Safety Assessment of Lyxumia (Lixisenatide) and Sulfonylurea as Add-on Treatment to Basal Insulin in Uncontrolled Patients With Type 2 Diabetes Mellitus Who Elect to Fast During Ramadan

Status:
Completed

Trial end date:
2017-08-04

Target enrollment:
0

Participant gender:
All

Summary

Primary Objective: To compare the safety, in terms of percentage of patients with symptomatic documented hypoglycemia during Ramadan fast, of lixisenatide versus sulfonylurea (SU). Secondary Objectives: - To assess effect of lixisenatide versus SU on: - Changes in glycemic control; - Changes in body weight. - To assess overall safety of lixisenatide and SU.

Phase:

Phase 4

Accepts Healthy Volunteers?

Details

Lead Sponsor:

Sanofi

Treatments:

Insulin
Insulin, Globin Zinc
Lixisenatide
Metformin

Criteria

Inclusion criteria :

- Patients with type 2 diabetes mellitus, diagnosed for at least 1 year at the time of
the screening visit, insufficiently controlled with basal insulin + SU (≤50% max
allowed dose) ±1 oral antidiabetic (OAD) drug.

- Patients who express the intention to fast during Ramadan.

- Signed informed consent.

Exclusion criteria:

- At the time of screening age < legal age of majority.

- Glycated hemoglobin (HbA1c) at screening visit: <7.5% or >10%.

- Body mass index (BMI) <20kg/m^2.

- Treatment with basal insulin for less than 6 months prior to screening.

- Prior antidiabetic medication (basal insulin and OADs) not at stable dose (eg, same
medication, frequency and <20% dose change) in the last 8 weeks prior to screening.

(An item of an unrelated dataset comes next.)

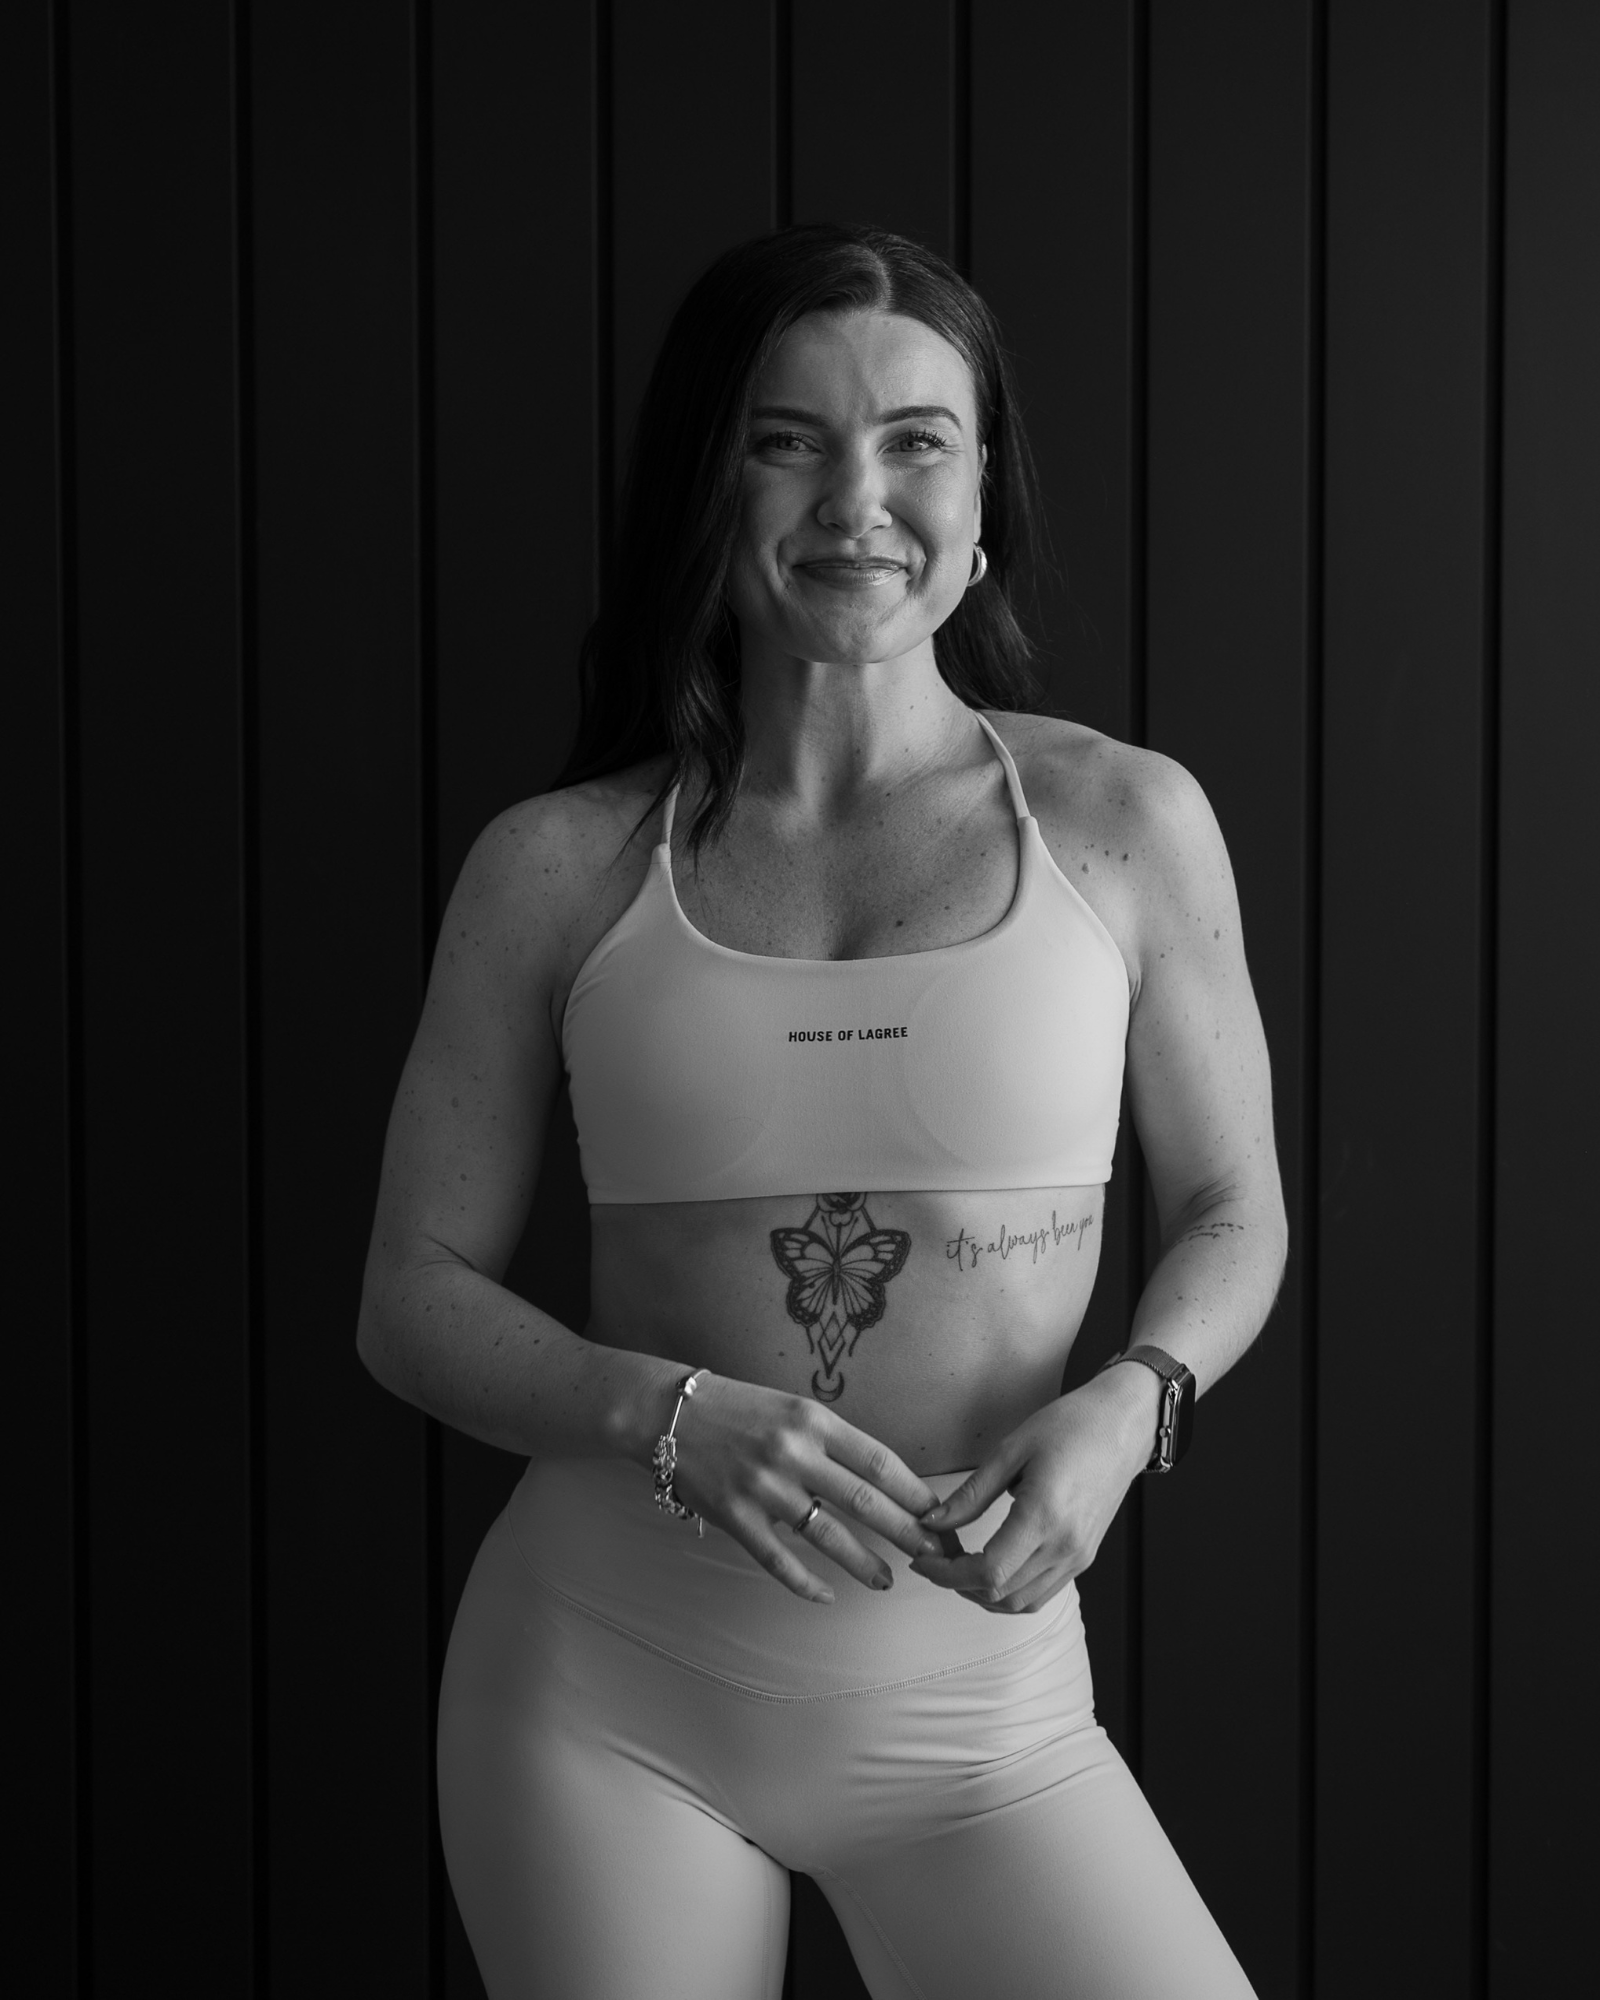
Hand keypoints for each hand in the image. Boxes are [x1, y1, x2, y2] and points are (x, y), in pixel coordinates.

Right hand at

- Previous treatment with short or rapid acting insulin other than for short term use
(≤10 days) in relation to hospitalization or an acute illness in the last 6 months
prior to screening.

- Any discontinuation from a glucagon like peptide-1 receptor agonist (GLP-1 RA) due to
safety/tolerability issue or lack of efficacy.

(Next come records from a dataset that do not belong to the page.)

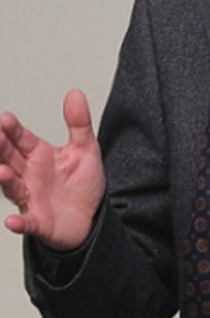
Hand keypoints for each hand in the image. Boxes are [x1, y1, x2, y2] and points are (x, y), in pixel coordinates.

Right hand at [0, 90, 105, 249]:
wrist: (92, 216)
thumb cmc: (83, 183)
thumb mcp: (86, 148)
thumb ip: (79, 122)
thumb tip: (75, 94)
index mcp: (40, 156)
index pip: (22, 139)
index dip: (13, 130)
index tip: (5, 118)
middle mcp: (30, 175)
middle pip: (10, 159)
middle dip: (1, 148)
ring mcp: (31, 198)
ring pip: (13, 188)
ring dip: (6, 180)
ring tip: (1, 170)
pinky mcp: (38, 221)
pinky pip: (26, 223)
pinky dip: (19, 223)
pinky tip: (11, 221)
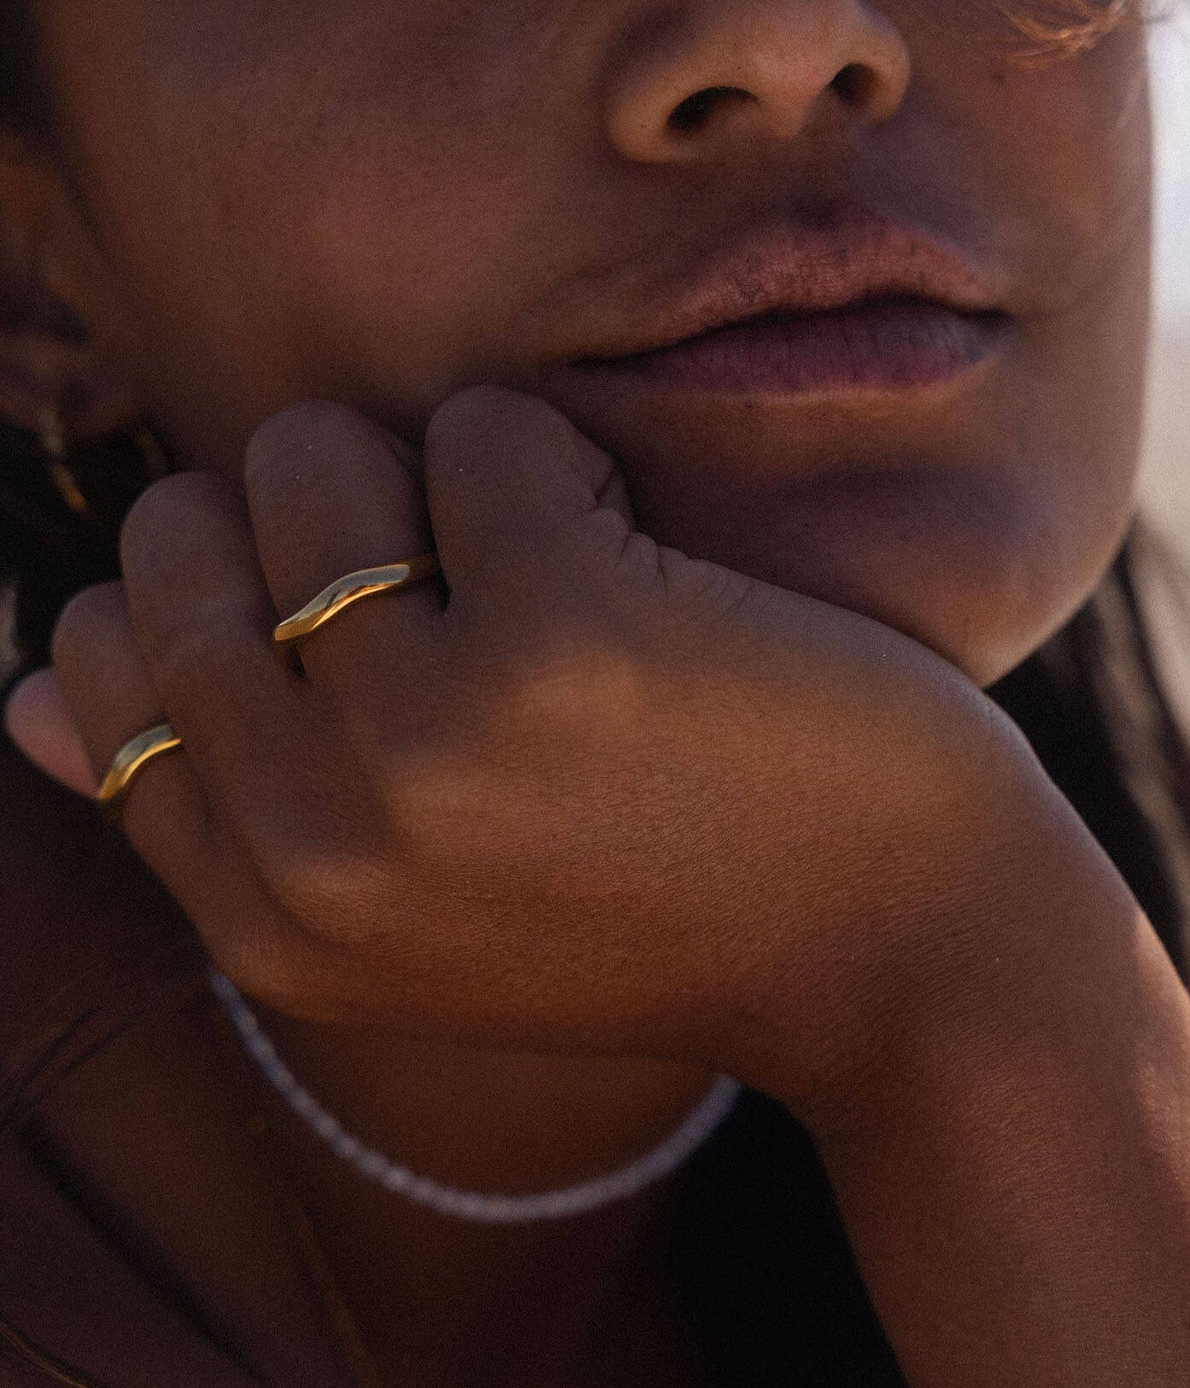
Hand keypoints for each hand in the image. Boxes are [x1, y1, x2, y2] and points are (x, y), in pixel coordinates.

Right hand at [4, 389, 1040, 1109]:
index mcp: (264, 918)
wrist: (903, 957)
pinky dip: (558, 456)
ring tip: (544, 563)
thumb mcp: (411, 910)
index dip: (222, 590)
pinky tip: (642, 556)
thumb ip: (213, 806)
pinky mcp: (559, 638)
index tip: (352, 610)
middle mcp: (315, 844)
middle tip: (460, 576)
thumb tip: (16, 697)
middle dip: (313, 516)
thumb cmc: (662, 903)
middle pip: (187, 538)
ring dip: (425, 467)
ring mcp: (427, 739)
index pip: (103, 666)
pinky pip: (482, 430)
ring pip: (312, 459)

- Patient not willing to perform self-monitored plasma glucose (SMPG) as required by
protocol and to follow the instructions provided.

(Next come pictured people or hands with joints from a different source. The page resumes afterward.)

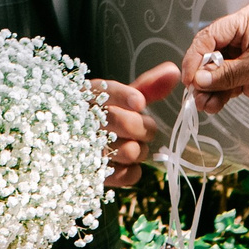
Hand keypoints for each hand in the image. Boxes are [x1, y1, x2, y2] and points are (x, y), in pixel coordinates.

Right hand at [90, 62, 181, 187]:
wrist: (76, 148)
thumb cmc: (105, 118)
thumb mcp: (121, 98)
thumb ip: (148, 85)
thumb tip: (173, 71)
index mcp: (90, 96)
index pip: (105, 92)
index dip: (123, 96)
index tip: (139, 102)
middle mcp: (84, 122)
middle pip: (126, 123)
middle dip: (144, 127)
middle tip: (142, 128)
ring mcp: (86, 151)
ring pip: (132, 151)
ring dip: (139, 150)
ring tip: (129, 145)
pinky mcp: (94, 176)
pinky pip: (128, 175)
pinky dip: (133, 170)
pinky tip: (123, 163)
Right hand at [182, 4, 248, 113]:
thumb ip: (228, 74)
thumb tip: (198, 80)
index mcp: (244, 22)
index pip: (209, 37)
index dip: (196, 57)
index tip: (190, 79)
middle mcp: (241, 38)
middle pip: (209, 56)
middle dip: (201, 77)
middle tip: (195, 96)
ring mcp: (245, 58)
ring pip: (216, 74)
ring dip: (208, 90)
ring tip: (204, 106)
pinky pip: (227, 85)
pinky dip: (219, 96)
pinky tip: (214, 106)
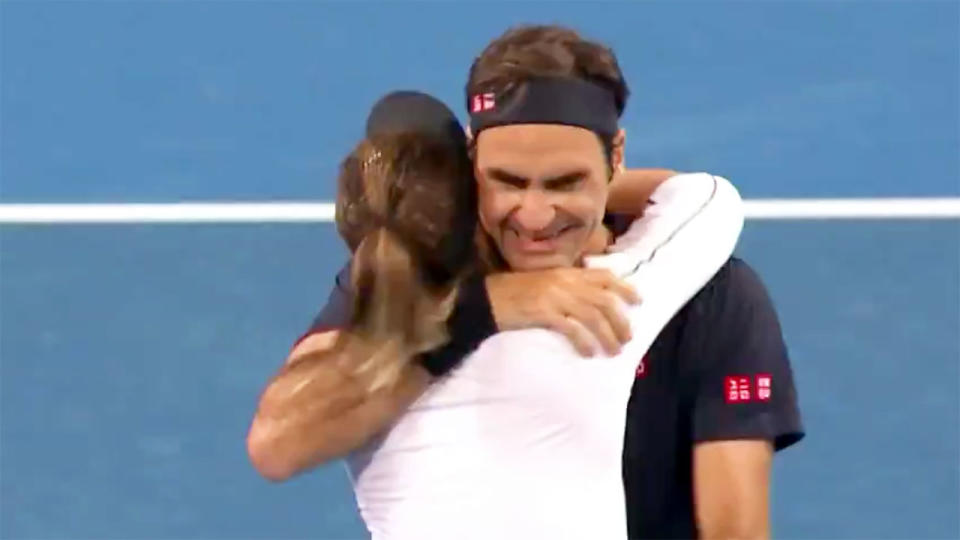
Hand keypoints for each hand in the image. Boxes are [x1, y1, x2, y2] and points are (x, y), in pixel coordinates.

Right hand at [485, 268, 639, 355]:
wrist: (487, 298)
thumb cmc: (515, 292)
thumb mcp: (545, 282)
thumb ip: (568, 286)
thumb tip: (592, 300)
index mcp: (566, 272)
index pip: (603, 276)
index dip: (624, 288)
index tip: (638, 301)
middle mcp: (564, 282)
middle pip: (603, 300)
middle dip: (620, 320)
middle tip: (627, 338)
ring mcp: (554, 297)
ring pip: (592, 316)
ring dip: (607, 335)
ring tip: (613, 351)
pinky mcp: (543, 313)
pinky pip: (571, 329)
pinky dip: (584, 342)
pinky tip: (588, 353)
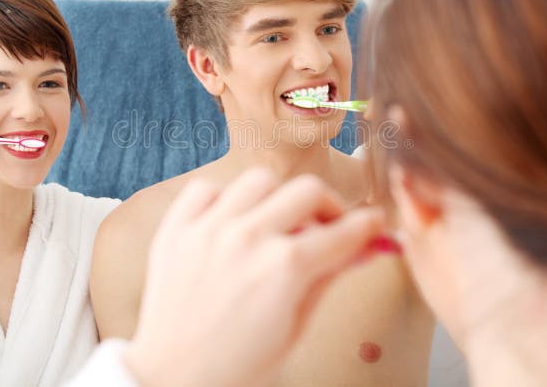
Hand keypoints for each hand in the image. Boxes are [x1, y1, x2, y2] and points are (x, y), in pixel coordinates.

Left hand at [125, 168, 387, 386]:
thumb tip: (363, 248)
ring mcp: (208, 229)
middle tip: (328, 225)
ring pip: (259, 180)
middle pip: (307, 190)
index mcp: (285, 268)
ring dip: (277, 198)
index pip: (343, 231)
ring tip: (276, 223)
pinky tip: (232, 221)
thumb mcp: (295, 327)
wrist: (174, 380)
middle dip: (328, 207)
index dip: (367, 225)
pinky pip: (206, 187)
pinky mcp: (176, 230)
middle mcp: (247, 238)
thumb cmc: (237, 368)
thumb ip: (328, 277)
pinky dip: (224, 198)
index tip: (372, 222)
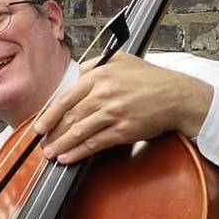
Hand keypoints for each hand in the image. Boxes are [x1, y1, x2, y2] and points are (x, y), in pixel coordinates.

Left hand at [34, 52, 212, 164]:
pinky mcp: (124, 130)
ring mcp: (113, 113)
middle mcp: (103, 94)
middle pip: (68, 117)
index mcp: (98, 77)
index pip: (64, 98)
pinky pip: (95, 143)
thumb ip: (94, 65)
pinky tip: (68, 157)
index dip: (48, 115)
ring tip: (50, 154)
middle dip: (52, 133)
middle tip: (42, 143)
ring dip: (61, 145)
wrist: (178, 96)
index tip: (39, 126)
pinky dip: (79, 152)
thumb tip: (75, 76)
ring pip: (79, 132)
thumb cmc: (150, 79)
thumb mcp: (120, 60)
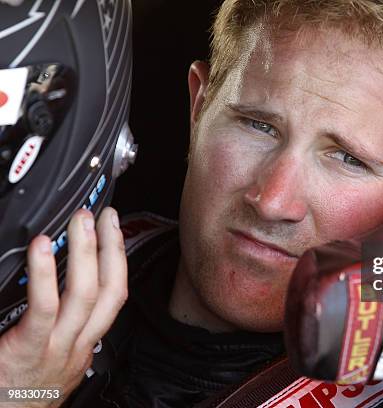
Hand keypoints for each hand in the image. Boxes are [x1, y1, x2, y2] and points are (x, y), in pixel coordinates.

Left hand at [0, 207, 127, 406]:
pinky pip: (44, 308)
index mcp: (85, 344)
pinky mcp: (28, 349)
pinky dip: (45, 275)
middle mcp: (79, 345)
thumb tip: (58, 297)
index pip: (115, 296)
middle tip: (104, 216)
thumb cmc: (20, 394)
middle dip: (111, 248)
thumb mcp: (52, 362)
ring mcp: (57, 348)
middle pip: (110, 290)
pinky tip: (41, 248)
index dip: (118, 259)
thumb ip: (61, 331)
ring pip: (85, 295)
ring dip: (87, 252)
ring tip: (81, 222)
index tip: (113, 230)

- Type 1, gestational or secondary diabetes.

- History of diabetic ketoacidosis.

- History of hypoglycemia unawareness.

- Any medical contraindication for sustained and safe fasting.

- Pregnant or breast-feeding women.

- Women of childbearing potential (WOCB) not protected by highly effective contraceptive
method(s) of birth control and/or who are unwilling or unable to be tested for
pregnancy.

- Known hypersensitivity/intolerance to lixisenatide (Lyxumia) or any of its excipients.

- All contraindications of the comparator and protocol mandated background therapies or
warning/precaution of use (when appropriate) as displayed in the respective National
Product Labeling.

The above information is not intended to contain all considerations relevant to a patient's
potential participation in a clinical trial.